(THE TASK)
From the records that follow, copy every line in which "Left" appears.

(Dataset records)

"""

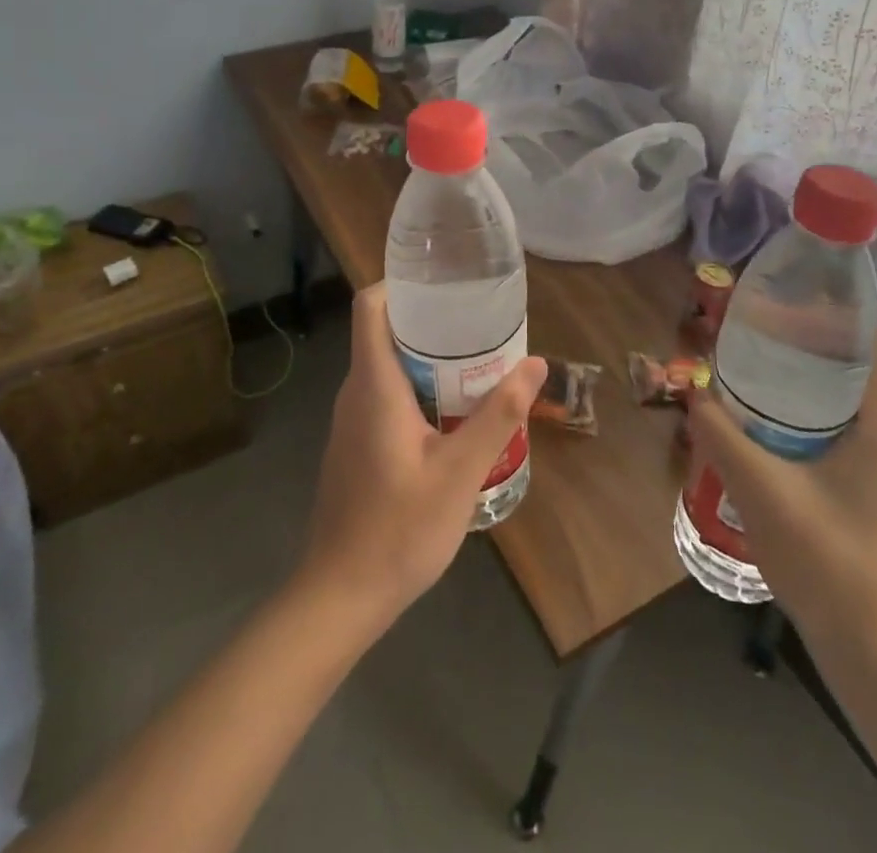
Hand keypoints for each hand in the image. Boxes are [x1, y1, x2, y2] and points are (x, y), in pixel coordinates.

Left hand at [298, 284, 544, 628]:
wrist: (340, 596)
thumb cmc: (398, 529)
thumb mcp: (460, 472)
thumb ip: (498, 415)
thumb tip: (536, 363)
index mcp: (374, 385)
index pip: (370, 307)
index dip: (399, 282)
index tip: (443, 280)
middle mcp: (356, 392)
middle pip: (385, 332)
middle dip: (430, 319)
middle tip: (480, 321)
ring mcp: (352, 421)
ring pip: (388, 366)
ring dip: (428, 356)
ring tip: (477, 360)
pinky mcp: (357, 444)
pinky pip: (386, 395)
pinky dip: (419, 387)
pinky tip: (454, 411)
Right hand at [689, 327, 876, 637]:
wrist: (870, 644)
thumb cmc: (826, 557)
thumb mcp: (760, 487)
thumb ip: (720, 433)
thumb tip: (691, 390)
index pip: (870, 338)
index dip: (830, 312)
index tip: (780, 301)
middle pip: (854, 360)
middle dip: (806, 339)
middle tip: (752, 328)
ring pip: (845, 392)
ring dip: (803, 374)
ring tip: (752, 362)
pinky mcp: (870, 480)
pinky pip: (840, 421)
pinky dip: (806, 405)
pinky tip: (765, 414)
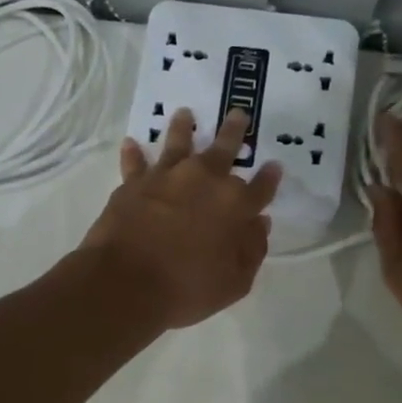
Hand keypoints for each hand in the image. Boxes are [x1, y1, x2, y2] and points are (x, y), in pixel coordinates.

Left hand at [82, 108, 281, 329]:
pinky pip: (135, 163)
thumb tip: (260, 224)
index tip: (274, 166)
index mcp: (235, 205)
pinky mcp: (134, 183)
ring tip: (184, 113)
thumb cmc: (186, 289)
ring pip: (178, 143)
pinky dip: (134, 153)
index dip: (269, 177)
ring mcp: (167, 177)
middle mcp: (204, 181)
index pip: (260, 187)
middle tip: (238, 114)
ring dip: (183, 127)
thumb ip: (252, 250)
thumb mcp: (234, 283)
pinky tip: (131, 143)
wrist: (126, 283)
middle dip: (234, 132)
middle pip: (224, 149)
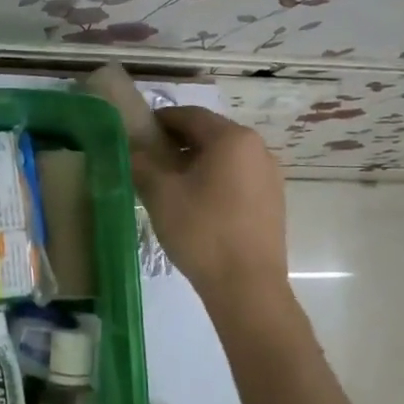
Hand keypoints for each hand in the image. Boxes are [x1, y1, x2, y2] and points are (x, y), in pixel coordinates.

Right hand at [130, 106, 290, 314]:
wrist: (248, 288)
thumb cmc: (202, 232)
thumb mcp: (161, 194)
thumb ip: (141, 162)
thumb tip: (130, 147)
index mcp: (232, 138)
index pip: (190, 115)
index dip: (161, 120)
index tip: (138, 132)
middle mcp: (257, 148)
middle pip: (210, 133)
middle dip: (178, 141)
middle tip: (149, 159)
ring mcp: (269, 175)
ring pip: (225, 156)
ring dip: (196, 161)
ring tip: (170, 184)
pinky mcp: (273, 200)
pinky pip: (238, 177)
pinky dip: (215, 179)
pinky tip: (196, 203)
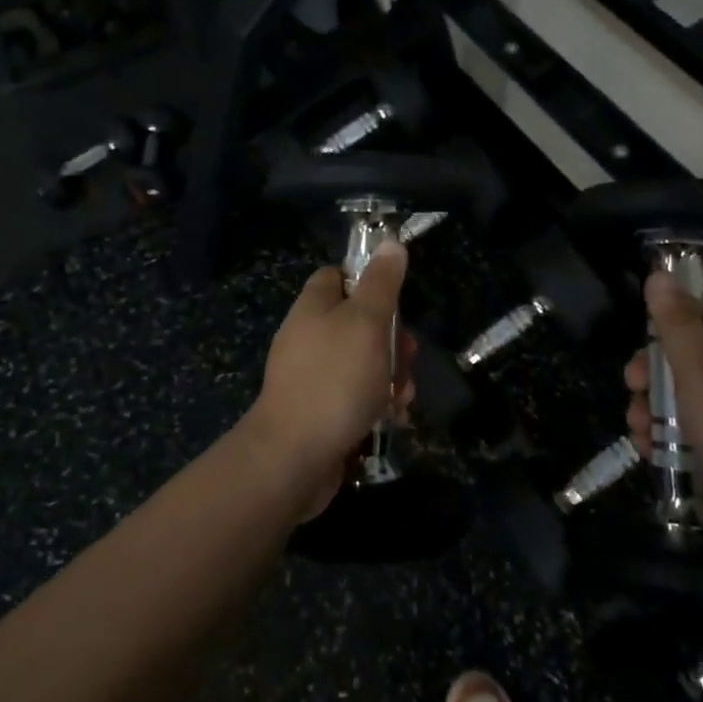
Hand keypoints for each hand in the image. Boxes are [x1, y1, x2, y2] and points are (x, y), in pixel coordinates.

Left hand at [248, 244, 415, 518]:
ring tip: (404, 394)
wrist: (293, 458)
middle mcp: (309, 337)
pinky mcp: (319, 411)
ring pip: (363, 361)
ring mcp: (312, 376)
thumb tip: (390, 242)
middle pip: (358, 321)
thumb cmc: (334, 379)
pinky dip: (376, 402)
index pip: (338, 276)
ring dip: (391, 374)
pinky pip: (355, 396)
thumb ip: (382, 282)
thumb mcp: (367, 321)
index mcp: (314, 307)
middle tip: (409, 354)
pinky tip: (393, 416)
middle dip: (392, 338)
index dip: (368, 280)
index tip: (395, 299)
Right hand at [625, 272, 702, 566]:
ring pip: (687, 393)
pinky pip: (694, 430)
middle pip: (691, 350)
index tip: (648, 318)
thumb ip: (676, 322)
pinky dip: (669, 436)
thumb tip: (660, 275)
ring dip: (654, 405)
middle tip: (632, 381)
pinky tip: (649, 449)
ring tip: (637, 426)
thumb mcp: (699, 367)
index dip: (680, 302)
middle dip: (653, 365)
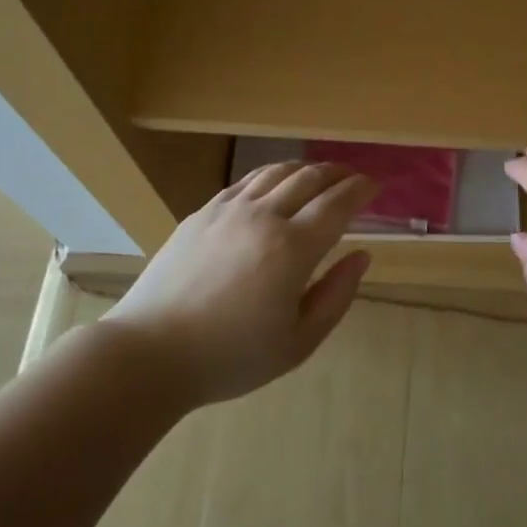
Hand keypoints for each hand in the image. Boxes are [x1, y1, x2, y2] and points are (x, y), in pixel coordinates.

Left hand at [102, 162, 377, 406]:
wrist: (150, 353)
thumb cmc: (231, 357)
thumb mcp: (298, 342)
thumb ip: (336, 295)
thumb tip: (362, 256)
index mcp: (292, 249)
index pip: (338, 204)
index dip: (361, 190)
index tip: (376, 186)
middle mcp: (262, 217)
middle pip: (309, 178)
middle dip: (338, 173)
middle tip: (354, 178)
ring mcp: (227, 210)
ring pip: (275, 172)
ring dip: (305, 168)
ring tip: (320, 175)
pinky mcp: (201, 213)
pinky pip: (244, 181)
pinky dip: (270, 175)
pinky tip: (274, 184)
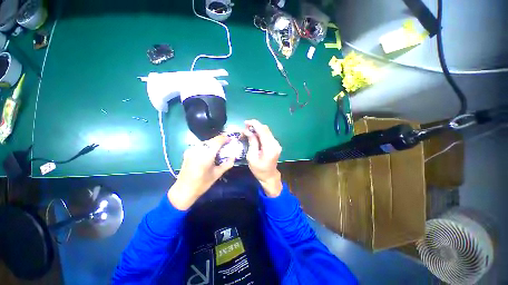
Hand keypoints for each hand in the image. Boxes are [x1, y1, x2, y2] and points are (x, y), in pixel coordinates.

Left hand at [168, 135, 233, 209]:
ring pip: (206, 142)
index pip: (218, 141)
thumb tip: (233, 157)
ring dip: (213, 143)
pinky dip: (207, 146)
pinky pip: (200, 146)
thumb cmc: (202, 184)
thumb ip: (227, 164)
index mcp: (206, 154)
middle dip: (220, 141)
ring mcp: (192, 150)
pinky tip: (209, 152)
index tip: (231, 140)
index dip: (225, 138)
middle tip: (226, 145)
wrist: (183, 190)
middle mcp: (198, 149)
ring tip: (219, 149)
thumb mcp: (217, 174)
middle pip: (212, 140)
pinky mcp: (188, 152)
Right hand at [243, 120, 282, 196]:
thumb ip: (252, 143)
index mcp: (270, 148)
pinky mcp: (275, 144)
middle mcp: (275, 144)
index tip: (245, 122)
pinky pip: (267, 135)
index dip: (254, 124)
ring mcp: (277, 144)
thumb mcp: (251, 157)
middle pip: (265, 129)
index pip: (263, 131)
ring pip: (266, 131)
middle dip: (255, 126)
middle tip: (245, 128)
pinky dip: (260, 133)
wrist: (269, 176)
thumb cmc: (259, 170)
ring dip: (257, 129)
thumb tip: (248, 131)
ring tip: (247, 132)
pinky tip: (253, 135)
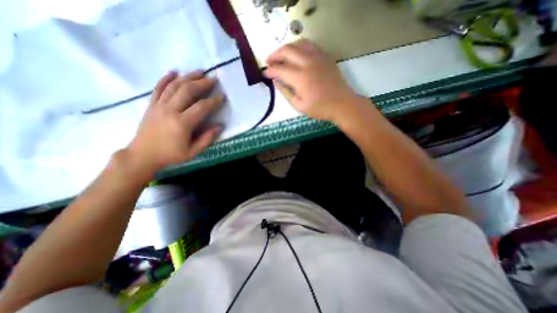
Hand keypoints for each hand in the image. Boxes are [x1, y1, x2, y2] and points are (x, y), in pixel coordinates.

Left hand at [126, 70, 221, 173]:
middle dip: (202, 83)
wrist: (142, 156)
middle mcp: (170, 110)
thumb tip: (220, 126)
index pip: (201, 107)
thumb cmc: (170, 155)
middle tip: (213, 79)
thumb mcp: (193, 152)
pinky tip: (174, 71)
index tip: (222, 96)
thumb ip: (207, 139)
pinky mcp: (151, 105)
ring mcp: (159, 106)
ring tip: (199, 71)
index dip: (213, 101)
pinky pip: (158, 88)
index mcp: (182, 123)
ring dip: (188, 77)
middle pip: (187, 91)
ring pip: (174, 86)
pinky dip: (166, 78)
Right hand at [265, 38, 361, 120]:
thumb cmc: (320, 108)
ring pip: (298, 43)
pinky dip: (299, 47)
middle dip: (274, 55)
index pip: (280, 69)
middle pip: (287, 50)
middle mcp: (308, 63)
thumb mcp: (299, 106)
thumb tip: (276, 82)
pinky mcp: (325, 56)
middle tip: (269, 62)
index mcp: (300, 78)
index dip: (270, 71)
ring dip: (286, 48)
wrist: (342, 104)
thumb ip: (285, 93)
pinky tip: (296, 54)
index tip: (264, 73)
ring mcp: (318, 57)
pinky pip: (309, 45)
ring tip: (281, 57)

"""

(EXERCISE OUTPUT)
Left hand at [298, 284, 544, 628]:
Left hand at [82, 108, 281, 329]:
Left hand at [248, 244, 415, 518]:
Left hand at [102, 162, 377, 406]:
Left hand at [168, 135, 233, 209]:
Left hand at [126, 70, 221, 173]:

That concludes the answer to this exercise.